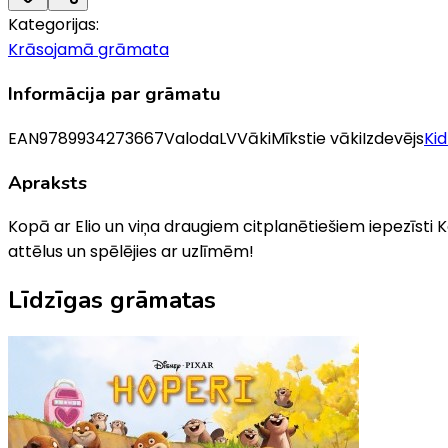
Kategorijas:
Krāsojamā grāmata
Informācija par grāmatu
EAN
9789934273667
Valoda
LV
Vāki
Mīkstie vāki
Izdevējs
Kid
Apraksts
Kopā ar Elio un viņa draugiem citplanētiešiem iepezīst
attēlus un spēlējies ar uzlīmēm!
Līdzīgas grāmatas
━━━━━━━━━━
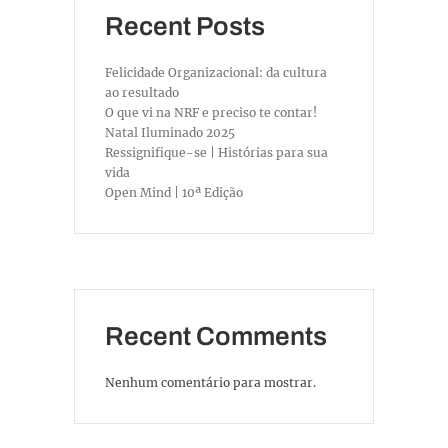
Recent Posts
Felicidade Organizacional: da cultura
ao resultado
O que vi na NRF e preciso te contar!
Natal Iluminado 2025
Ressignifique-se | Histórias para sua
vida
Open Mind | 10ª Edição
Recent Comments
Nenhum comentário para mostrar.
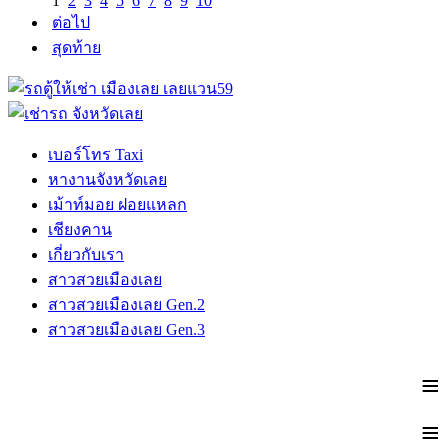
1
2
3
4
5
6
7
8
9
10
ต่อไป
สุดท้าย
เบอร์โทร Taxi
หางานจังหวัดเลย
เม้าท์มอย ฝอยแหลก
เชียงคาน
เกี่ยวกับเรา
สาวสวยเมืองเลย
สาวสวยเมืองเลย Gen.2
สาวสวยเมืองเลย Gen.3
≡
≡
━━━━━━━━━━
### Assignment
Exactly reproduce the lines above, starting at the one that contains "Felicidade Organizacional: da cultura" and ending at the one that contains "เกี่ยวกับเรา", both inclusive; leave the pictures out and add no other lines.

### Task result
Felicidade Organizacional: da cultura
ao resultado
O que vi na NRF e preciso te contar!
Natal Iluminado 2025
Ressignifique-se | Histórias para sua
vida
Open Mind | 10ª Edição
Recent Comments
Nenhum comentário para mostrar.
1
2
3
4
5
6
7
8
9
10
ต่อไป
สุดท้าย
เบอร์โทร Taxi
หางานจังหวัดเลย
เม้าท์มอย ฝอยแหลก
เชียงคาน
เกี่ยวกับเรา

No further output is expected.